- Opening Delimiter -

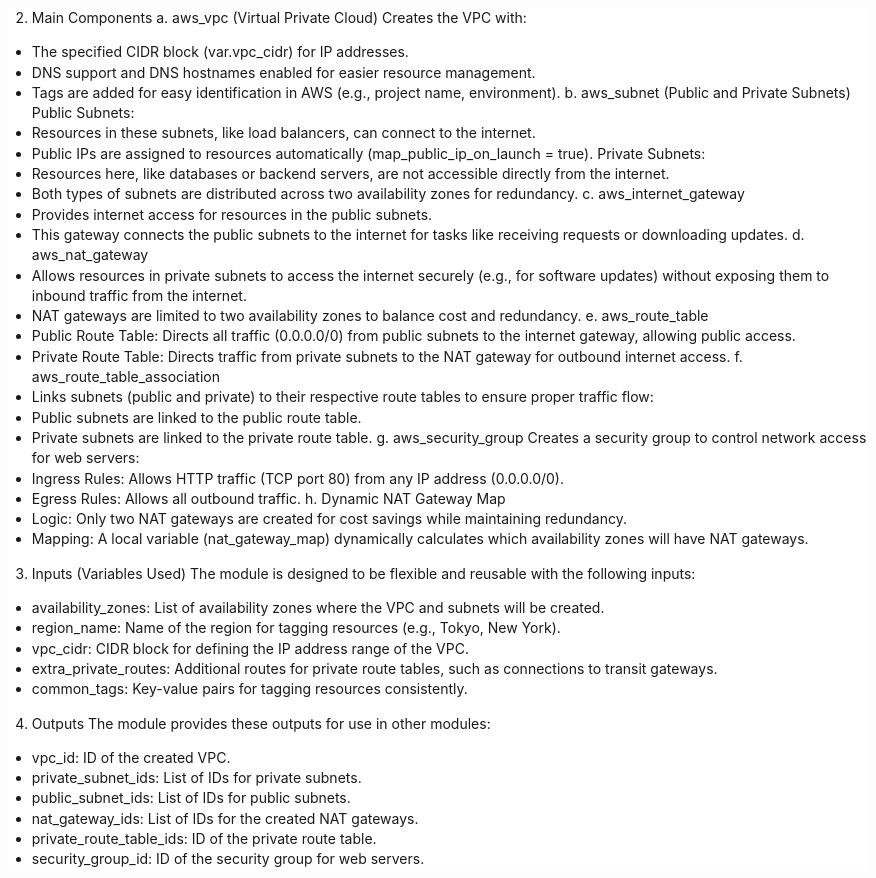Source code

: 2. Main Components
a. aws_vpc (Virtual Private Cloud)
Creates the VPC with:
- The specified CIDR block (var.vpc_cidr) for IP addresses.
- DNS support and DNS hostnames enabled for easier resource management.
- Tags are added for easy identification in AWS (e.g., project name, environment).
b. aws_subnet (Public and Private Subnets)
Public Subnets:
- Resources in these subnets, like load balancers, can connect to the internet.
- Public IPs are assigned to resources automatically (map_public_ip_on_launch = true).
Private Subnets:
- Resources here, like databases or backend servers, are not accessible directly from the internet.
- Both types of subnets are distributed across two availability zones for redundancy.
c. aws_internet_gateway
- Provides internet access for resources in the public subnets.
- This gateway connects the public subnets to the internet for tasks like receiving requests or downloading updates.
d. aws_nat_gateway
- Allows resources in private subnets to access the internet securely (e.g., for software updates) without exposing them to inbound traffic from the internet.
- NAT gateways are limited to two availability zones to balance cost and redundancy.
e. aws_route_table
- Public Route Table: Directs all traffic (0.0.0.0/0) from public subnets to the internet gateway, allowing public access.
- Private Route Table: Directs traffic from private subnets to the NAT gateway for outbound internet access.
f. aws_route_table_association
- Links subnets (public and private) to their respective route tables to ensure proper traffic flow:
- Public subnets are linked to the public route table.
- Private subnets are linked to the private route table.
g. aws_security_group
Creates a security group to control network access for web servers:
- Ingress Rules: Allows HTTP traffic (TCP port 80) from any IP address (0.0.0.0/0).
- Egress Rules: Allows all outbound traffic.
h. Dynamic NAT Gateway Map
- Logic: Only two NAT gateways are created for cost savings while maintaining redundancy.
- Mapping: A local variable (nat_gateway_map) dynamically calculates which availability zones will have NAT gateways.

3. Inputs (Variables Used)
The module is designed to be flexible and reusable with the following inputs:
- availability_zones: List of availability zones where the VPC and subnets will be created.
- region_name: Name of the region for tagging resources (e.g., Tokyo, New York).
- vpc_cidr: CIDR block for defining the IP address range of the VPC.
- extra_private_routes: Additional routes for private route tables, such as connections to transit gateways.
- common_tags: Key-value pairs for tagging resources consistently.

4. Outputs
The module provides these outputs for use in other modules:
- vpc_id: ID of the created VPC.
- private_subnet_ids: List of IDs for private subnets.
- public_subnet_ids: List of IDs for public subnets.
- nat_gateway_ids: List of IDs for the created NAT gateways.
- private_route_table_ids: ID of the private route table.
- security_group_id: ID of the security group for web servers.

- Closing Delimiter -
- Opening Delimiter -

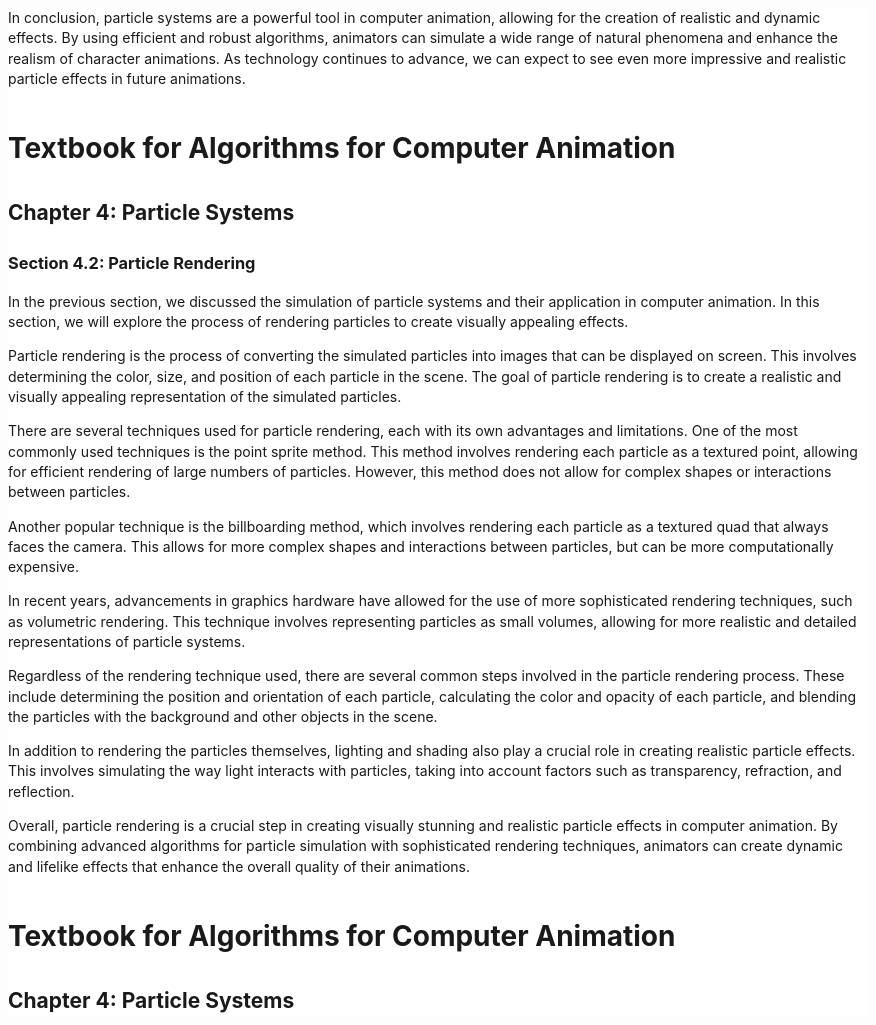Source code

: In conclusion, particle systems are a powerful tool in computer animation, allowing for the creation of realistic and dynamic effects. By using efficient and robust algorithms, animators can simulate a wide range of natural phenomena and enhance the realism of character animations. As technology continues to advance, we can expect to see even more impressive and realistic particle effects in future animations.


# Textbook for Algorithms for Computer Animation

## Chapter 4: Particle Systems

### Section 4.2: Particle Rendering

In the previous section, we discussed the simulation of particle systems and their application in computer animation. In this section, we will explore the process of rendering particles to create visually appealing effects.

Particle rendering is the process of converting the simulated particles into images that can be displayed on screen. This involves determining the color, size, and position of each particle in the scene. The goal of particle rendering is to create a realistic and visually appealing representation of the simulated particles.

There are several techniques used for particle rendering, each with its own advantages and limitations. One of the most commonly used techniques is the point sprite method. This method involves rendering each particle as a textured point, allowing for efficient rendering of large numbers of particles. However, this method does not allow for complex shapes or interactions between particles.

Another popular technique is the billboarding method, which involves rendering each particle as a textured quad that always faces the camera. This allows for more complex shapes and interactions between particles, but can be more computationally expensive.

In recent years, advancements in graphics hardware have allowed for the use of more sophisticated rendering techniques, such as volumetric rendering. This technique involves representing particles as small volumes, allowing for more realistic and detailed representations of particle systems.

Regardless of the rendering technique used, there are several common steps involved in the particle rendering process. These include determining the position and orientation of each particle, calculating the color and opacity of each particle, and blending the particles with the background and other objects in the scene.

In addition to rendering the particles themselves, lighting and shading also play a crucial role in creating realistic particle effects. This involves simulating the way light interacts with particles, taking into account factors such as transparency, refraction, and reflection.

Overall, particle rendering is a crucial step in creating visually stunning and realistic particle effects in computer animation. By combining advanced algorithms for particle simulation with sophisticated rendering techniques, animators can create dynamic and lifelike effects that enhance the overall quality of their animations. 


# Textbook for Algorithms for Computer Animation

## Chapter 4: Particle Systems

- Closing Delimiter -
- Opening Delimiter -

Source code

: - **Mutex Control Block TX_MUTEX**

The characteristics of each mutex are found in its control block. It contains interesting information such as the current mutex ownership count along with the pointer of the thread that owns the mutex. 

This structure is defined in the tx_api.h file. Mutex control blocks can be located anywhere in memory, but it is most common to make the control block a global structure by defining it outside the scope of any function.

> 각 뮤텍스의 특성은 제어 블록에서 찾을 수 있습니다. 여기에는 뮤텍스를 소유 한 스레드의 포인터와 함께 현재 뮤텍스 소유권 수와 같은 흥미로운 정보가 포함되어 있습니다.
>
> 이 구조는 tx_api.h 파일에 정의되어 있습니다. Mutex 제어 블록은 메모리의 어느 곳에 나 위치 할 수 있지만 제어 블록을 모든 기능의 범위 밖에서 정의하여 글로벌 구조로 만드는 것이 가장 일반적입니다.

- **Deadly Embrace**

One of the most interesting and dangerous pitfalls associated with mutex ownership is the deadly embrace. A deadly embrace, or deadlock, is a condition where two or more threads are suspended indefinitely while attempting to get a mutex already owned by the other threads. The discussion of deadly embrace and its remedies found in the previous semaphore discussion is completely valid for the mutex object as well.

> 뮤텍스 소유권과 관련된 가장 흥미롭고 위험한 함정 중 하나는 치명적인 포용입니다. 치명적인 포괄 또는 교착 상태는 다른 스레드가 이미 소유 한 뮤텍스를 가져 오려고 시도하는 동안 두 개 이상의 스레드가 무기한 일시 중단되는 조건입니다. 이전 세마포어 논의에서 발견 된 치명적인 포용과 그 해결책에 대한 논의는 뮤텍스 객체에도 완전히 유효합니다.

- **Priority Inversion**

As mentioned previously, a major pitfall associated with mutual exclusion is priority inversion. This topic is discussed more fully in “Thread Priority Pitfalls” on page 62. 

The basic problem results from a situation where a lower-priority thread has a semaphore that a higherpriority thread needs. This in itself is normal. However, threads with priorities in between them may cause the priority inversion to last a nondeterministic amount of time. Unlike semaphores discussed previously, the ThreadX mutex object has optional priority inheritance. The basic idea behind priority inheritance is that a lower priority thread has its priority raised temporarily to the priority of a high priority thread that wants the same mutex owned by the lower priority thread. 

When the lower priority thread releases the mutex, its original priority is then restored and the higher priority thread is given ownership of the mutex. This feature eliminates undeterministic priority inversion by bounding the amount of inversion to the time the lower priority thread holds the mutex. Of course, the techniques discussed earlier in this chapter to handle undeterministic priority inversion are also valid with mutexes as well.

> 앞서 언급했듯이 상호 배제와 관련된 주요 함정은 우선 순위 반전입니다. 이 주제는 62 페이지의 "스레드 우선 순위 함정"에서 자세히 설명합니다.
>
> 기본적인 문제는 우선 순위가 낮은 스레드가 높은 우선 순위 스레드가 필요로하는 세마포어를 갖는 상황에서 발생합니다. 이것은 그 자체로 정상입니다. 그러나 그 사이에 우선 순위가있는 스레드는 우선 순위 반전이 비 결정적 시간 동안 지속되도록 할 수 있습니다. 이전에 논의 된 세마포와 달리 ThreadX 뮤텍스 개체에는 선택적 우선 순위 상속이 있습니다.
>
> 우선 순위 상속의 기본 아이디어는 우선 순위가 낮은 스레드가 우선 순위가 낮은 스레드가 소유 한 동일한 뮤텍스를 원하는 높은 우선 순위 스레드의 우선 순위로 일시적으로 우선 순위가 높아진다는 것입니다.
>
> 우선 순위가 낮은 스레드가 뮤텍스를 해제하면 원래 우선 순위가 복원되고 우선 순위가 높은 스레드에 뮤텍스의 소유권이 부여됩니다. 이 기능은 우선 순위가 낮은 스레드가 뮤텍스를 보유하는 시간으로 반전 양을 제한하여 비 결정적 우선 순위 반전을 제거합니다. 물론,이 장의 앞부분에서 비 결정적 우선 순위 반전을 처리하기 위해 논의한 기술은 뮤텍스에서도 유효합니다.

- Closing Delimiter -

ACTIVITY
Format the lines of the material from the line containing "### Section 4.2: Particle Rendering" through the line containing "Particle rendering is the", inclusive, as a numbered list, omitting blank lines.

YOUR SOLUTION
1. ### Section 4.2: Particle Rendering
2. In the previous section, we discussed the simulation of particle systems and their application in computer animation. In this section, we will explore the process of rendering particles to create visually appealing effects.
3. Particle rendering is the process of converting the simulated particles into images that can be displayed on screen. This involves determining the color, size, and position of each particle in the scene. The goal of particle rendering is to create a realistic and visually appealing representation of the simulated particles.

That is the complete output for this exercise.